AKP Genel Başkanı ve Cumhurbaşkanı Sayın Recep Tayyip Erdoğan, Montrö Anlaşması ve ordudaki tarikatçı general nedeniyle kaygılarını bildiren 104 Emekli Amiral hakkında birkaç kez konuştu. Bunların sonuncusunda “Askerlerin emeklisi, emekli olmayanı olmaz. Ordunun başkomutanı da benim” dedi. Böylece emekli askerlerin herhangi bir konuda görüşlerini açıklamaları ve siyaset yapmalarının mümkün olmadığını açıklamış oldu.
Buna “emekli askerler siyaset yapamaz” değil, “ancak hükümetin siyasetine bağlıdırlar” demek daha doğrudur.
Emekli askerler için bu yasak açıklanınca beni bir telaştır aldı.
Ben emekli bir öğretmenim. Ben de çeşitli mesleklerden insanlar gibi anayasanın tanıdığı haktan yararlanarak görüşlerimi (korka korka da olsa) açıklıyorum.

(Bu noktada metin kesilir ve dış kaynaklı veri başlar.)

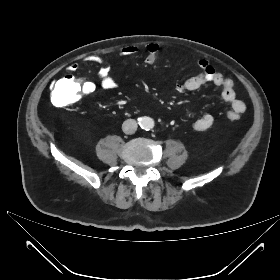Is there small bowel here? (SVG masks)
Listing matches in <instances>:
<instances>
[{
    "instance_id": "obj_1",
    "label": "small bowel",
    "mask_w": 280,
    "mask_h": 280,
    "mask_svg": "<svg viewBox=\"0 0 280 280\" xmlns=\"http://www.w3.org/2000/svg\"><path fill=\"white\" fill-rule=\"evenodd\" d=\"M139 47L135 45H127L121 48L118 52L119 55L125 57L135 56L139 53ZM146 58L145 62L147 64H153L157 60L158 56V46L155 44H149L146 46ZM88 62L102 64L97 72V81L99 85L106 89H111L116 87L117 82L115 78L111 75L110 68L105 64V59L100 55H92L88 57ZM201 68V73L185 80L182 83L177 84L176 90L179 93L186 91H195L206 84H214L221 87V97L230 106L231 110L227 113V117L233 114L240 116L246 110V103L236 98L234 92V82L231 78L224 76L220 72H217L214 67L205 59H201L198 62ZM79 66L76 63H72L68 66L70 72H76ZM96 83L91 80H84L81 83V95H91L96 90ZM232 120V119H230ZM214 123V118L210 114H205L199 119H197L193 124V129L198 132L205 131L209 129Z\"/></svg>"
}]
</instances>
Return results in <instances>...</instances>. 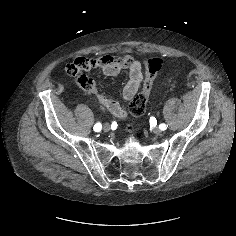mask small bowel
Wrapping results in <instances>:
<instances>
[{
    "instance_id": "obj_1",
    "label": "small bowel",
    "mask_w": 236,
    "mask_h": 236,
    "mask_svg": "<svg viewBox=\"0 0 236 236\" xmlns=\"http://www.w3.org/2000/svg\"><path fill=\"white\" fill-rule=\"evenodd\" d=\"M69 67V75L75 83L87 94H95L98 101L116 117H125L130 110L128 100L132 99L141 87L143 72L141 63L128 54L122 56L102 55L98 58L78 57ZM95 69H100L106 76H116L123 70H128L129 80L123 89V97L117 101L109 100L99 93L98 83L93 79Z\"/></svg>"
}]
</instances>
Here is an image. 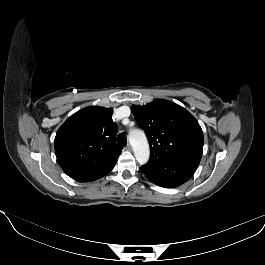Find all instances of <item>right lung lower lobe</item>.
<instances>
[{
	"label": "right lung lower lobe",
	"mask_w": 265,
	"mask_h": 265,
	"mask_svg": "<svg viewBox=\"0 0 265 265\" xmlns=\"http://www.w3.org/2000/svg\"><path fill=\"white\" fill-rule=\"evenodd\" d=\"M102 176H104V175H100V174L95 173V174L74 175V176H71V178H73L74 180L79 181V182H89V181L97 180V179L101 178Z\"/></svg>",
	"instance_id": "1"
}]
</instances>
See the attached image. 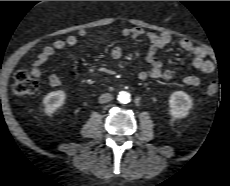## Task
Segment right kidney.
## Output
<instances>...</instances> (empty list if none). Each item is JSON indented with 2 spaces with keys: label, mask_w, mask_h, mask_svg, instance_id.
I'll use <instances>...</instances> for the list:
<instances>
[{
  "label": "right kidney",
  "mask_w": 230,
  "mask_h": 186,
  "mask_svg": "<svg viewBox=\"0 0 230 186\" xmlns=\"http://www.w3.org/2000/svg\"><path fill=\"white\" fill-rule=\"evenodd\" d=\"M65 98L66 94L64 91L58 90L50 92L43 99V104L45 107L44 112L47 115H52L64 104Z\"/></svg>",
  "instance_id": "obj_1"
}]
</instances>
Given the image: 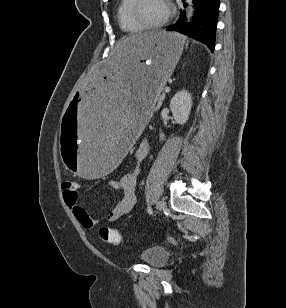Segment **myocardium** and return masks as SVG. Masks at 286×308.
<instances>
[{"mask_svg": "<svg viewBox=\"0 0 286 308\" xmlns=\"http://www.w3.org/2000/svg\"><path fill=\"white\" fill-rule=\"evenodd\" d=\"M141 2L142 0H132L129 14H130L131 19L143 29L154 30V29L162 28L168 23V21L171 19L173 15V10H172L169 0H165L166 6H167V14L164 17V19H162L161 21L157 23H147L139 15V7H140Z\"/></svg>", "mask_w": 286, "mask_h": 308, "instance_id": "f54148a6", "label": "myocardium"}]
</instances>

Fakat yarın Millî Eğitim Bakanı, Cumhurbaşkanını örnek alıp “Öğretmenin emeklisi, emekli olmayanı olmaz. Hepsi birdir. Onların amiri de benim” derse ne yaparım? Aynı şeyi diğer bakanlar da söylerse… Neyse ki onlar, bu “görev”i savcılara devretmiş görünüyor.

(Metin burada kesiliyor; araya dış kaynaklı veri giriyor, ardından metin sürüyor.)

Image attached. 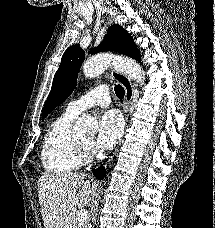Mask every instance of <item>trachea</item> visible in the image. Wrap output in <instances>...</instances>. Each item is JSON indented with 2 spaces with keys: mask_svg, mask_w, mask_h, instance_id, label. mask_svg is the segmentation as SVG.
<instances>
[{
  "mask_svg": "<svg viewBox=\"0 0 215 228\" xmlns=\"http://www.w3.org/2000/svg\"><path fill=\"white\" fill-rule=\"evenodd\" d=\"M114 91L118 98L123 99L125 95L124 88L121 85L116 84L114 87Z\"/></svg>",
  "mask_w": 215,
  "mask_h": 228,
  "instance_id": "obj_1",
  "label": "trachea"
}]
</instances>
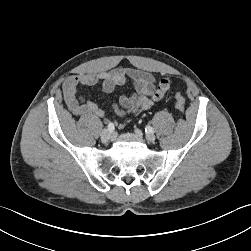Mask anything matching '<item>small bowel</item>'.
Segmentation results:
<instances>
[{
  "label": "small bowel",
  "instance_id": "c3829d8e",
  "mask_svg": "<svg viewBox=\"0 0 251 251\" xmlns=\"http://www.w3.org/2000/svg\"><path fill=\"white\" fill-rule=\"evenodd\" d=\"M127 81L133 84L134 92L130 95L120 96L113 105L115 114L121 118L149 110L162 99L171 85L169 78L157 81L150 72L129 67H116L109 71L95 73H80L68 77L63 83L66 105L77 116L91 115L102 118L105 116L104 110L95 102L81 96L79 87H99L107 94H114L116 89ZM119 126L122 127L123 124H119Z\"/></svg>",
  "mask_w": 251,
  "mask_h": 251
}]
</instances>
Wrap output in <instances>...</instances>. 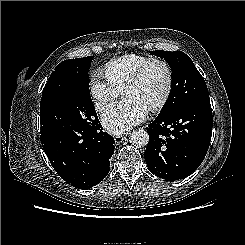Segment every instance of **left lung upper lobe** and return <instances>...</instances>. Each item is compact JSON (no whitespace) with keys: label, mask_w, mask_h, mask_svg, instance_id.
Returning <instances> with one entry per match:
<instances>
[{"label":"left lung upper lobe","mask_w":245,"mask_h":245,"mask_svg":"<svg viewBox=\"0 0 245 245\" xmlns=\"http://www.w3.org/2000/svg\"><path fill=\"white\" fill-rule=\"evenodd\" d=\"M152 55L163 58L171 68V91L159 117H167L187 102L198 97H209L206 83L194 63L182 51H151Z\"/></svg>","instance_id":"left-lung-upper-lobe-1"}]
</instances>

ÖĞRETMENİN GERÇEKTEN EMEKLİSİ OLMAZ
Doğrusu biz öğretmenler de eskiden beri “Öğretmenin emeklisi olmaz” deriz. Bu söz şu anlama gelir: Öğretmenin öğretme, aydınlatma görevi yalnız sınıfta değildir. O, hayatı boyunca çevresini aydınlatmaya çalışır…
Denecektir ki, subaylık başka, öğretmenlik başka. Subayın elinde silahlar vardır. Hükümetin amirallerin bildirisinin yayımlandığı gece sabaha kadar uyumayarak “acaba görevdeki subaylarla, muhalefet partileriyle bağlantıları var mı?” araştırmasından da anlaşılacağı gibi konu çok önemlidir…

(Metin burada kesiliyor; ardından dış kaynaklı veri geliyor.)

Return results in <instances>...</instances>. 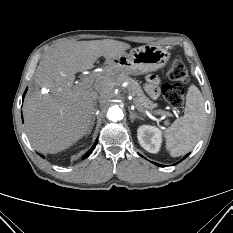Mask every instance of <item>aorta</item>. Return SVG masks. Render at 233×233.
<instances>
[{
	"label": "aorta",
	"instance_id": "aorta-1",
	"mask_svg": "<svg viewBox=\"0 0 233 233\" xmlns=\"http://www.w3.org/2000/svg\"><path fill=\"white\" fill-rule=\"evenodd\" d=\"M123 116H124V114H123L122 110L117 106H113V107L109 108L108 113H107L108 119L113 121V122L122 120Z\"/></svg>",
	"mask_w": 233,
	"mask_h": 233
}]
</instances>
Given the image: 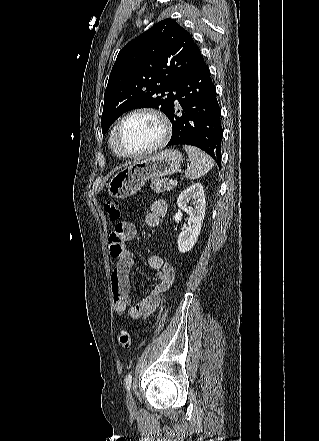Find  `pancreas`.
I'll use <instances>...</instances> for the list:
<instances>
[{"label":"pancreas","mask_w":319,"mask_h":441,"mask_svg":"<svg viewBox=\"0 0 319 441\" xmlns=\"http://www.w3.org/2000/svg\"><path fill=\"white\" fill-rule=\"evenodd\" d=\"M151 189L159 194L165 191H170L173 189V186L171 185L170 181H168V179H156L154 181H152L151 183Z\"/></svg>","instance_id":"1"}]
</instances>
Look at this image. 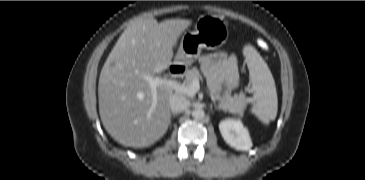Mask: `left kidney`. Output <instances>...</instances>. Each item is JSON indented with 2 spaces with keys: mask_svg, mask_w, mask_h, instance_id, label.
<instances>
[{
  "mask_svg": "<svg viewBox=\"0 0 365 180\" xmlns=\"http://www.w3.org/2000/svg\"><path fill=\"white\" fill-rule=\"evenodd\" d=\"M219 130L226 143L236 150L246 151L251 148L249 132L239 120H223L219 124Z\"/></svg>",
  "mask_w": 365,
  "mask_h": 180,
  "instance_id": "5707ae66",
  "label": "left kidney"
}]
</instances>
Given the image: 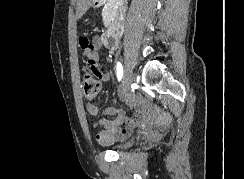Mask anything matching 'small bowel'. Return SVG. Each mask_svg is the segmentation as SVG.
Returning <instances> with one entry per match:
<instances>
[{
    "label": "small bowel",
    "mask_w": 244,
    "mask_h": 179,
    "mask_svg": "<svg viewBox=\"0 0 244 179\" xmlns=\"http://www.w3.org/2000/svg\"><path fill=\"white\" fill-rule=\"evenodd\" d=\"M80 47L87 57L86 66L96 68L100 63V52L104 49H109L105 46L100 35H93L90 38L84 35L80 39ZM101 79L107 81L110 79V73L107 70L101 72ZM135 107V115L128 117L123 110L118 108H108L106 113L115 116L113 120L101 119L99 125L105 127L104 131H101L97 139L103 145H111L116 141L121 140L132 127L136 126L140 122V115L142 110L140 106L133 104ZM86 110L91 115H97L99 113L98 108L89 103L86 105Z\"/></svg>",
    "instance_id": "obj_1"
}]
</instances>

Ama biz öğretmenler de hâkim sınıfların hükümeti için pek tekin sayılmayız. Tevfik Fikret’in Darülmuallimîn Marşı’nın yayımlandığı 1910’da beri öğretmenler için “Fikr ordusu, ceht ordusu, azm ordusu” tanımlamaları kullanılır. Biz Maarif Ordusu’nun bilim gibi etkili bir silahımız var.
KALEM KILIÇTAN KESKİNDİR
Biz öğretmenler darbe yapmayız. Daha önemli bir şey yaparız. Gerçeğin ışığı ile beyinleri aydınlatırız. Bu ışık zihinlerde yankısını bulur, kuşaktan kuşağa yer eder. Etkileri uzun bir zamana yayılır.
Ülkemizde yetişmiş insan gücünün anaokulundan üniversiteye, öğretmenlerin eseridir.
Soyguncu ve baskıcı çevreler bu gücümüzün farkındadır ve bize de etmediklerini bırakmamışlardır.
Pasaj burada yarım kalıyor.